I've written a large program and I'm having a really hard time tracking down a segmentation fault. I posted a question but I didn't have enough information to go on (see link below - and if you do, note that I spent almost an entire day trying several times to come up with a minimally compilable version of the code that reproduced the error to no avail).
https://stackoverflow.com/questions/16025411/phantom-bug-involving-stdvectors-mpi-c
So now I'm trying my hand at valgrind for the first time. I just installed it (simply "sudo apt-get install valgrind") with no special installation to account for MPI (if there is any). I'm hoping for concrete information including file names and line numbers (I understand it's impossible for valgrind to provide variable names). While I am getting useful information, including
- Invalid read of size 4
- Conditional jump or move depends on uninitialised value(s)
- Uninitialised value was created by a stack allocation
- 4 bytes in 1 blocks are definitely lost
in addition to this magical thing
- Syscall param sched_setaffinity(mask) points to unaddressable byte(s) at 0x433CE77: syscall (syscall.S:31) Address 0x0 is not stack'd, malloc'd or (recently) free'd
I am not getting file names and line numbers. Instead, I get
==15095== by 0x406909A: ??? (in /usr/lib/openmpi/lib/libopen-rte.so.0.0.0)
Here's how I compile my code:
mpic++ -Wall -Wextra -g -O0 -o Hybrid.out (…file names)
Here are two ways I've executed valgrind:
valgrind --tool=memcheck --leak-check=full --track-origins=yes --log-file=log.txt mpirun -np 1 Hybrid.out
and
mpirun -np 1 valgrind --tool=memcheck --leak-check=full --track-origins=yes --log-file=log4.txt -v ./Hybrid.out
The second version based on instructions in
Segmentation faults occur when I run a parallel program with Open MPI
which, if I'm understanding the chosen answer correctly, appears to be contradicted by
openmpi with valgrind (can I compile with MPI in Ubuntu distro?)
I am deliberately running valgrind on one processor because that's the only way my program will execute to completion without the segmentation fault. I have also run it with two processors, and my program seg faulted as expected, but the log I got back from valgrind seemed to contain essentially the same information. I'm hoping that by resolving the issues valgrind reports on one processor, I'll magically solve the issue happening on more than one.

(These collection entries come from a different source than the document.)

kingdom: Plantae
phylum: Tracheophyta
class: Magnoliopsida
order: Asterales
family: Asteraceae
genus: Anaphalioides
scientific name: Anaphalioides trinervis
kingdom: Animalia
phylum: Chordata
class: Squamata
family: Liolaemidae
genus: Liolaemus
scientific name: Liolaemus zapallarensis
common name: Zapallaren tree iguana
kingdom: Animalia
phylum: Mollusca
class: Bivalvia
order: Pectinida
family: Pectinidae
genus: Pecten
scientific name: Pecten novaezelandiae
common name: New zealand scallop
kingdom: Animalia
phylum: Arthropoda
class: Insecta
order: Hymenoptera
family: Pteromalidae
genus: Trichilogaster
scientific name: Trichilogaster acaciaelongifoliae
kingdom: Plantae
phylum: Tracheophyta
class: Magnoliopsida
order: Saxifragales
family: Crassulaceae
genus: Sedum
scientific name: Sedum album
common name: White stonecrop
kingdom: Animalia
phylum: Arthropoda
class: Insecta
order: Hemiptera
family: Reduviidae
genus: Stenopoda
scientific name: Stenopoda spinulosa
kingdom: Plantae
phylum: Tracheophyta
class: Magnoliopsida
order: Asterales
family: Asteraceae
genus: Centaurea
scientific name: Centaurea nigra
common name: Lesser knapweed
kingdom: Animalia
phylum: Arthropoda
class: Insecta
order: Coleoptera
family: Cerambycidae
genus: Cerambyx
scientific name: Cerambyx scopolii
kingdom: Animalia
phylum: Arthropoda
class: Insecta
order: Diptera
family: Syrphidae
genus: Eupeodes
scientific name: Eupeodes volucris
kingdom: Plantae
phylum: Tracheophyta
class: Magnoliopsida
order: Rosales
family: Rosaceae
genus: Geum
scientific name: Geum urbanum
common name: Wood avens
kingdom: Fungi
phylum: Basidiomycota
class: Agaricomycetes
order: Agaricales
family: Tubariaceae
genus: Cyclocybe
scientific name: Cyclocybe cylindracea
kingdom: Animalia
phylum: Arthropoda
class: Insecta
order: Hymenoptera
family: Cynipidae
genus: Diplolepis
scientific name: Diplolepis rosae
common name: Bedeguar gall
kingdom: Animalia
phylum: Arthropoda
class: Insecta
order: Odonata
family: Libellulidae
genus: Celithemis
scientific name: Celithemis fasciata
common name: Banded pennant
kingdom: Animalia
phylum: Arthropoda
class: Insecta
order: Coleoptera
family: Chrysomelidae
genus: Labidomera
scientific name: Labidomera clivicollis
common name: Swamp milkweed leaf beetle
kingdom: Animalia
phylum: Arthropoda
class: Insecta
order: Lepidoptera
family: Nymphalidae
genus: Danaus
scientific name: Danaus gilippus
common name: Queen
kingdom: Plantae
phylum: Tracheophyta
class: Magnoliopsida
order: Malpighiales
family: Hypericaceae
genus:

I tried to include "-static" in the program compilation as suggested in
Valgrind not showing line numbers in spite of -g flag (on Ubuntu 11.10/VirtualBox)
but the compilation failed, saying (in addition to several warnings)
dynamic STT_GNU_IFUNC symbol "strcmp" with pointer equality in '…' can not be used when making an executably; recompile with fPIE and relink with -pie
I have not looked into what "fPIE" and "-pie" mean. Also, please note that I am not using a makefile, nor do I currently know how to write one.
A few more notes: My code does not use the commands malloc, calloc, or new. I'm working entirely with std::vector; no C arrays. I do use commands like .resize(), .insert(), .erase(), and .pop_back(). My code also passes vectors to functions by reference and constant reference. As for parallel commands, I only use MPI_Barrier(), MPI_Bcast(), and MPI_Allgatherv().
How do I get valgrind to show the file names and line numbers for the errors it is reporting? Thank you all for your help!
EDIT
I continued working on it and a friend of mine pointed out that the reports without line numbers are all coming from MPI files, which I did not compile from source, and since I did not compile them, I can't use the -g option, and hence, don't see lines. So I tried valgrind again based on this command,
mpirun -np 1 valgrind --tool=memcheck --leak-check=full --track-origins=yes --log-file=log4.txt -v ./Hybrid.out
but now for two processors, which is
mpirun -np 2 valgrind --tool=memcheck --leak-check=full --track-origins=yes --log-file=log4.txt -v ./Hybrid.out
The program ran to completion (I did not see the seg fault reported in the command line) but this execution of valgrind did give me line numbers within my files. The line valgrind is pointing to is a line where I call MPI_Bcast(). Is it safe to say that this appeared because the memory problem only manifests itself on multiple processors (since I've run it successfully on np -1)?